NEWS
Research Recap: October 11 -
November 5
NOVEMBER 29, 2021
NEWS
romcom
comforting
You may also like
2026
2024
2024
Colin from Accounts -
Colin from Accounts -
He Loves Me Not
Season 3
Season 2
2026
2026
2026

EXERCISE: Please retype every entry above exactly as it stands.

RESPONSE TO THIS EXERCISE:
NEWS
Research Recap: October 11 -
November 5
NOVEMBER 29, 2021
NEWS
romcom
comforting
You may also like
2026
2024
2024
Colin from Accounts -
Colin from Accounts -
He Loves Me Not
Season 3
Season 2
2026
2026
2026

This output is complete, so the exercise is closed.